Collected data
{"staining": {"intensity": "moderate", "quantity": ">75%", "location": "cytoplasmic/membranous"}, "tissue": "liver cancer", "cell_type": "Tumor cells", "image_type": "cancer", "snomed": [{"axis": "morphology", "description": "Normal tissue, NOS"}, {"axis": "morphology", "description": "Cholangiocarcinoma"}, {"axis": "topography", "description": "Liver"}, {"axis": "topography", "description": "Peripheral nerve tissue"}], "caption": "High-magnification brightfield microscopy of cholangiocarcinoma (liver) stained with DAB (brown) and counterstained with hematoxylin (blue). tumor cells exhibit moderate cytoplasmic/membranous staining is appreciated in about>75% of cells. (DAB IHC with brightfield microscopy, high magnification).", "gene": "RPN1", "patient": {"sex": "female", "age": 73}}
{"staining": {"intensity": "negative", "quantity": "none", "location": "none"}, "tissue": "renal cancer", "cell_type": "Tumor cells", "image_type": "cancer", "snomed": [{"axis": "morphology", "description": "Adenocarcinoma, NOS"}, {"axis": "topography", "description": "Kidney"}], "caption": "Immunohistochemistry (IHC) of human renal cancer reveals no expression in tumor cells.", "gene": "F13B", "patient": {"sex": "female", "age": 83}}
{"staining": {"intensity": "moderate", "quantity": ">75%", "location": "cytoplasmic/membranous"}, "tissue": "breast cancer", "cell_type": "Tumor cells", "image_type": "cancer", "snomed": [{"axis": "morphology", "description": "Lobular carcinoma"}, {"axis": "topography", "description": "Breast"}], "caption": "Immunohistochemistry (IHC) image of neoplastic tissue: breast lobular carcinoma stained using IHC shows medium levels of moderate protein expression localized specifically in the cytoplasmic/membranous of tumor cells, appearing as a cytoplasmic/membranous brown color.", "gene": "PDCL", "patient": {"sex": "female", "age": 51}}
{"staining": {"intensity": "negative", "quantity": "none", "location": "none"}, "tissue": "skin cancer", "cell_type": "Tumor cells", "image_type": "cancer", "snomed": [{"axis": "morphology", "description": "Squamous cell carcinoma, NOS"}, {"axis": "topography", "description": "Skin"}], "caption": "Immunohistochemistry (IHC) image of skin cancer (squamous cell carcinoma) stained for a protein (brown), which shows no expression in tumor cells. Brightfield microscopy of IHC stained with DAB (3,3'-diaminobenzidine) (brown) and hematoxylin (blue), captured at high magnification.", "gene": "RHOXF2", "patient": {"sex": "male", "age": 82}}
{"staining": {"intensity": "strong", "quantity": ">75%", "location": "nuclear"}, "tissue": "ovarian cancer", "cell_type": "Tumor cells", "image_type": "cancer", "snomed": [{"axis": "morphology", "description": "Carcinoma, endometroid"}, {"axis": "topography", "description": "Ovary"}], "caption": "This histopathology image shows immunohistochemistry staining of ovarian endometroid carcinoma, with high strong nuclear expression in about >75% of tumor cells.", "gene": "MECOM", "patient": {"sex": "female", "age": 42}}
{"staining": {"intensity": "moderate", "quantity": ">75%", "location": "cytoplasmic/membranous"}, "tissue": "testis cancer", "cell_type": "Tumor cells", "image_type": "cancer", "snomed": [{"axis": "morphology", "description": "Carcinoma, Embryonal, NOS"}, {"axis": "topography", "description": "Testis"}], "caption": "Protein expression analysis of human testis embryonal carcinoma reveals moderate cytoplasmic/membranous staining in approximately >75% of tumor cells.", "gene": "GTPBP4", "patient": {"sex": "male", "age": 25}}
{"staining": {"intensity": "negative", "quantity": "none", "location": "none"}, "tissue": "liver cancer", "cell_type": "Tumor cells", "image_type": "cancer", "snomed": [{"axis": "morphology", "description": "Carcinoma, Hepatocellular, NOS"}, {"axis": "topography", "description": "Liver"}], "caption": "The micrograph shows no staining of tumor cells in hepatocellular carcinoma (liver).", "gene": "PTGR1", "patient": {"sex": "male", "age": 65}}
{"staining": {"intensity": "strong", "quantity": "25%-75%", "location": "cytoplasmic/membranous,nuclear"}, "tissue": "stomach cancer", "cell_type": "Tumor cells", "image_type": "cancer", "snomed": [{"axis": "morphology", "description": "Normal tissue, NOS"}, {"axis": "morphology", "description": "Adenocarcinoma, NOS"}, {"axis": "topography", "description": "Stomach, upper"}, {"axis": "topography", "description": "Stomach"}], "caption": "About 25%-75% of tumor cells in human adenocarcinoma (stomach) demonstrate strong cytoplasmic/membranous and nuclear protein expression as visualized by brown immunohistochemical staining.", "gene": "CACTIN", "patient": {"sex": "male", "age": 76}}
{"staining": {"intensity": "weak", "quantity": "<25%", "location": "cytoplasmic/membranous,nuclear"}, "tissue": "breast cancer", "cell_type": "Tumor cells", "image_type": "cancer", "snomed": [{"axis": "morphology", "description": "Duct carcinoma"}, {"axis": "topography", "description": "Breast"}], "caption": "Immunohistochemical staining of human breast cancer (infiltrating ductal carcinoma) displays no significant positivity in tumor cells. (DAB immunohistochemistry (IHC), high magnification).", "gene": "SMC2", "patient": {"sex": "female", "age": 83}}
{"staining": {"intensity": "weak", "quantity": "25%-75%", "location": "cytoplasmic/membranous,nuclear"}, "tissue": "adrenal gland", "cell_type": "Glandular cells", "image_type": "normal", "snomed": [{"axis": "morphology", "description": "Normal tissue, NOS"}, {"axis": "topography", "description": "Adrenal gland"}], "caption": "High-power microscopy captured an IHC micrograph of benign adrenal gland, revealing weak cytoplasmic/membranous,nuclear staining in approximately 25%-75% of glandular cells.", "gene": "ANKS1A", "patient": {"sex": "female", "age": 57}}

**Description of the task**
Your answer must be an exact copy of all the entries.

**Final answer**
{"staining": {"intensity": "moderate", "quantity": ">75%", "location": "cytoplasmic/membranous"}, "tissue": "liver cancer", "cell_type": "Tumor cells", "image_type": "cancer", "snomed": [{"axis": "morphology", "description": "Normal tissue, NOS"}, {"axis": "morphology", "description": "Cholangiocarcinoma"}, {"axis": "topography", "description": "Liver"}, {"axis": "topography", "description": "Peripheral nerve tissue"}], "caption": "High-magnification brightfield microscopy of cholangiocarcinoma (liver) stained with DAB (brown) and counterstained with hematoxylin (blue). tumor cells exhibit moderate cytoplasmic/membranous staining is appreciated in about>75% of cells. (DAB IHC with brightfield microscopy, high magnification).", "gene": "RPN1", "patient": {"sex": "female", "age": 73}}
{"staining": {"intensity": "negative", "quantity": "none", "location": "none"}, "tissue": "renal cancer", "cell_type": "Tumor cells", "image_type": "cancer", "snomed": [{"axis": "morphology", "description": "Adenocarcinoma, NOS"}, {"axis": "topography", "description": "Kidney"}], "caption": "Immunohistochemistry (IHC) of human renal cancer reveals no expression in tumor cells.", "gene": "F13B", "patient": {"sex": "female", "age": 83}}
{"staining": {"intensity": "moderate", "quantity": ">75%", "location": "cytoplasmic/membranous"}, "tissue": "breast cancer", "cell_type": "Tumor cells", "image_type": "cancer", "snomed": [{"axis": "morphology", "description": "Lobular carcinoma"}, {"axis": "topography", "description": "Breast"}], "caption": "Immunohistochemistry (IHC) image of neoplastic tissue: breast lobular carcinoma stained using IHC shows medium levels of moderate protein expression localized specifically in the cytoplasmic/membranous of tumor cells, appearing as a cytoplasmic/membranous brown color.", "gene": "PDCL", "patient": {"sex": "female", "age": 51}}
{"staining": {"intensity": "negative", "quantity": "none", "location": "none"}, "tissue": "skin cancer", "cell_type": "Tumor cells", "image_type": "cancer", "snomed": [{"axis": "morphology", "description": "Squamous cell carcinoma, NOS"}, {"axis": "topography", "description": "Skin"}], "caption": "Immunohistochemistry (IHC) image of skin cancer (squamous cell carcinoma) stained for a protein (brown), which shows no expression in tumor cells. Brightfield microscopy of IHC stained with DAB (3,3'-diaminobenzidine) (brown) and hematoxylin (blue), captured at high magnification.", "gene": "RHOXF2", "patient": {"sex": "male", "age": 82}}
{"staining": {"intensity": "strong", "quantity": ">75%", "location": "nuclear"}, "tissue": "ovarian cancer", "cell_type": "Tumor cells", "image_type": "cancer", "snomed": [{"axis": "morphology", "description": "Carcinoma, endometroid"}, {"axis": "topography", "description": "Ovary"}], "caption": "This histopathology image shows immunohistochemistry staining of ovarian endometroid carcinoma, with high strong nuclear expression in about >75% of tumor cells.", "gene": "MECOM", "patient": {"sex": "female", "age": 42}}
{"staining": {"intensity": "moderate", "quantity": ">75%", "location": "cytoplasmic/membranous"}, "tissue": "testis cancer", "cell_type": "Tumor cells", "image_type": "cancer", "snomed": [{"axis": "morphology", "description": "Carcinoma, Embryonal, NOS"}, {"axis": "topography", "description": "Testis"}], "caption": "Protein expression analysis of human testis embryonal carcinoma reveals moderate cytoplasmic/membranous staining in approximately >75% of tumor cells.", "gene": "GTPBP4", "patient": {"sex": "male", "age": 25}}
{"staining": {"intensity": "negative", "quantity": "none", "location": "none"}, "tissue": "liver cancer", "cell_type": "Tumor cells", "image_type": "cancer", "snomed": [{"axis": "morphology", "description": "Carcinoma, Hepatocellular, NOS"}, {"axis": "topography", "description": "Liver"}], "caption": "The micrograph shows no staining of tumor cells in hepatocellular carcinoma (liver).", "gene": "PTGR1", "patient": {"sex": "male", "age": 65}}
{"staining": {"intensity": "strong", "quantity": "25%-75%", "location": "cytoplasmic/membranous,nuclear"}, "tissue": "stomach cancer", "cell_type": "Tumor cells", "image_type": "cancer", "snomed": [{"axis": "morphology", "description": "Normal tissue, NOS"}, {"axis": "morphology", "description": "Adenocarcinoma, NOS"}, {"axis": "topography", "description": "Stomach, upper"}, {"axis": "topography", "description": "Stomach"}], "caption": "About 25%-75% of tumor cells in human adenocarcinoma (stomach) demonstrate strong cytoplasmic/membranous and nuclear protein expression as visualized by brown immunohistochemical staining.", "gene": "CACTIN", "patient": {"sex": "male", "age": 76}}
{"staining": {"intensity": "weak", "quantity": "<25%", "location": "cytoplasmic/membranous,nuclear"}, "tissue": "breast cancer", "cell_type": "Tumor cells", "image_type": "cancer", "snomed": [{"axis": "morphology", "description": "Duct carcinoma"}, {"axis": "topography", "description": "Breast"}], "caption": "Immunohistochemical staining of human breast cancer (infiltrating ductal carcinoma) displays no significant positivity in tumor cells. (DAB immunohistochemistry (IHC), high magnification).", "gene": "SMC2", "patient": {"sex": "female", "age": 83}}
{"staining": {"intensity": "weak", "quantity": "25%-75%", "location": "cytoplasmic/membranous,nuclear"}, "tissue": "adrenal gland", "cell_type": "Glandular cells", "image_type": "normal", "snomed": [{"axis": "morphology", "description": "Normal tissue, NOS"}, {"axis": "topography", "description": "Adrenal gland"}], "caption": "High-power microscopy captured an IHC micrograph of benign adrenal gland, revealing weak cytoplasmic/membranous,nuclear staining in approximately 25%-75% of glandular cells.", "gene": "ANKS1A", "patient": {"sex": "female", "age": 57}}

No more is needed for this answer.